Hi, My vizsla and I live in Hong Kong...there's no snow nor ice here yet I noticed that his paws are getting cracked...not sure if it's because of the weather change (15 degrees celsius)....there's no blood nor is he limping from it but just some relatively deeper cracks on the paws.....Is there a way to prevent this or help heal the cracks? Thanks for any help!!!


----------



## redrover (Mar 17, 2011)

I use Musher's Secret on Jasper's paws. Keeps them from getting too dry and cracked, and also helps protect them from snow, ice, sand, and rock salt. I was surprised that he doesn't try to lick it off when I put it on! It smells rather nice, and he seems to really love it when I massage it into his paw pads. I don't have to use much--I've just been using a thin layer once a week. I might have to up it once we get more ice/snow, but for now that seems to help his paw pads.
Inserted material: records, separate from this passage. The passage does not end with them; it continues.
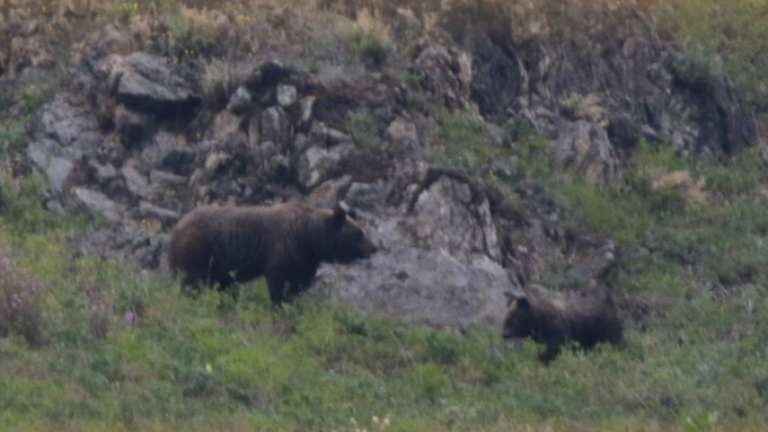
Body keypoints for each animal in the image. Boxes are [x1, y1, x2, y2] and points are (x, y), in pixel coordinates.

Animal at [171, 202, 380, 304]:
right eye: (359, 232)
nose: (374, 247)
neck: (309, 237)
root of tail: (177, 225)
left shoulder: (306, 260)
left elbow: (300, 282)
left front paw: (293, 300)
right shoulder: (282, 247)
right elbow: (277, 277)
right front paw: (278, 302)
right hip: (198, 250)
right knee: (192, 279)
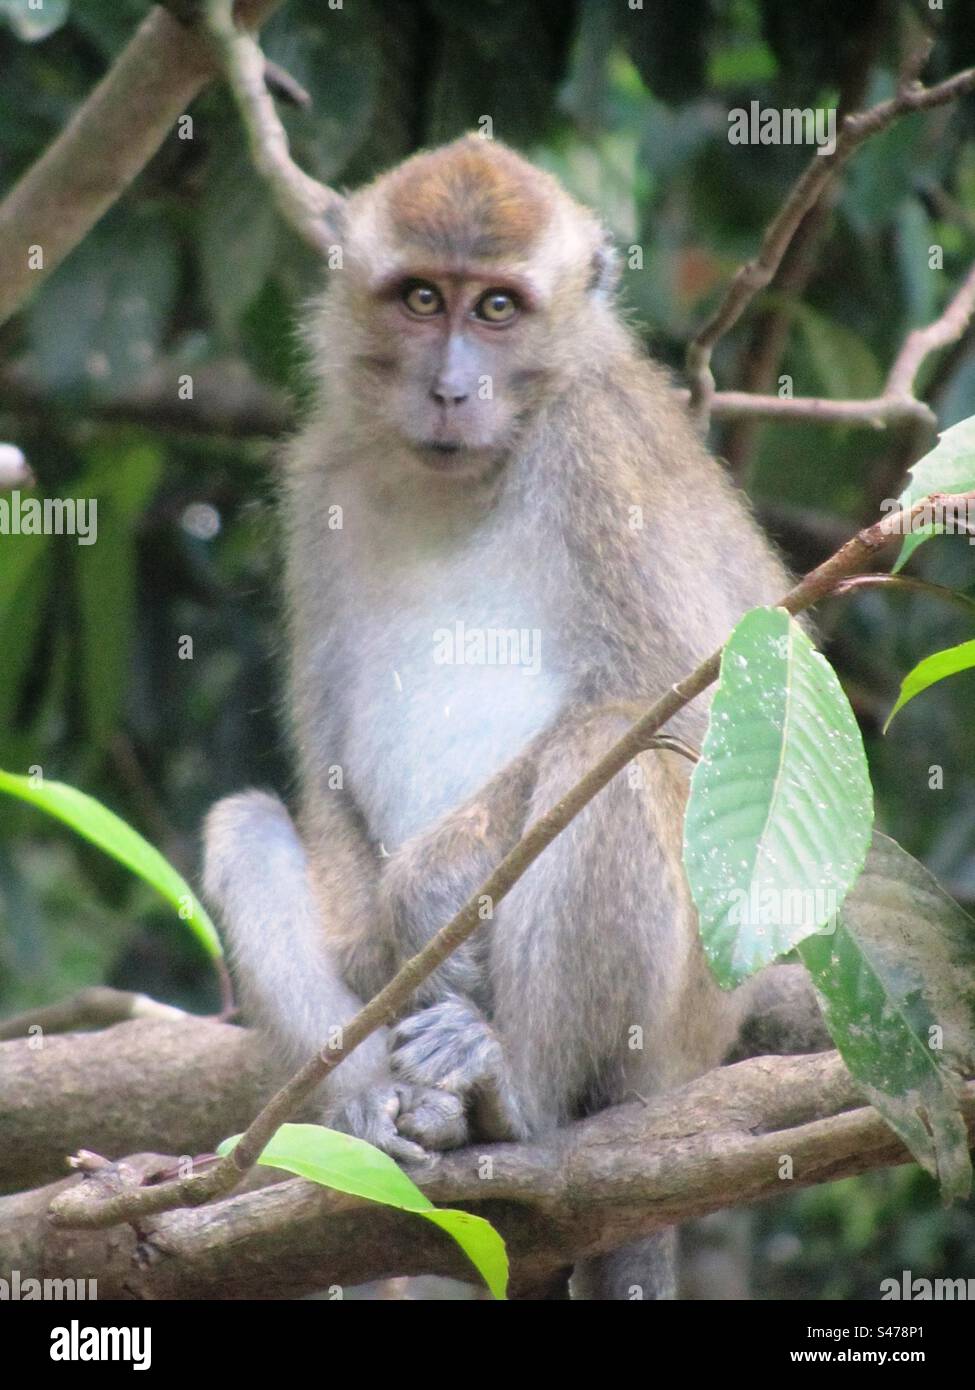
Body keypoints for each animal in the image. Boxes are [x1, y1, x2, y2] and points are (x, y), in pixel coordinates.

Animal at [202, 134, 794, 1300]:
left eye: (499, 309)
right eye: (423, 298)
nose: (449, 387)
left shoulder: (603, 449)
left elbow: (714, 711)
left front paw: (428, 896)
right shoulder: (322, 475)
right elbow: (326, 772)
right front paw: (376, 955)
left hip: (680, 1028)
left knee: (611, 748)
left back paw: (507, 1084)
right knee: (245, 826)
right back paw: (374, 1107)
Here's the website: http://www.musherssecret.net/.


----------



## AfroViz (Jun 26, 2011)

I use Bag Balm for my girls.


----------



## Aimless1 (Sep 25, 2011)

I also use bag balm but don't know if they will ship to Hong Kong. Here is the contact info:

Dairy Association Co, Inc.
P. O. Box 145
Lyndonville, VT 05851
800-232-3610
802-626-3433 (fax)
[email protected]

I have heard of Mushers Secret and no doubt it works as advertised.


----------



## haefen (Jan 5, 2011)

Adding salmon oil (or another omega 3 and 6 rich oil) to the diet is good for prevention. I've gotten that advice from tons of people around here that swear it's a lifesaver (cold part of the world) and so far it seems to be working. Granted, my puppy is only 3 months old but so far her paws are smooth as a baby's butt in spite of the cold weather.


----------



## tracker (Jun 27, 2011)

bag balm all the way, funny Lui isn't interested in licking this off either.


----------



## dwishop (Feb 23, 2011)

One more vote here for Bag Balm as well. We used it on the farm all the time when I was growing up. Grandma even used it on us kids.


----------



## texasred (Jan 29, 2012)

Musher's Secret has been good on my dog paws. I use it to protect there paws from just about everything from cracking to snow. I first bought it to protect my dogs feet when we were hunting in the marshes.


----------



## Linescreamer (Sep 28, 2010)

Olive oil - twice a week when he is resting.


----------



## harrigab (Aug 21, 2011)

being a ceramic tiler I sometimes suffer from this myself!! I'm not sure wether or not it's advisable for dogs paws, but i use a hemp based cream from bodyshop and it clears the splits up within a couple of days (on my paws)


----------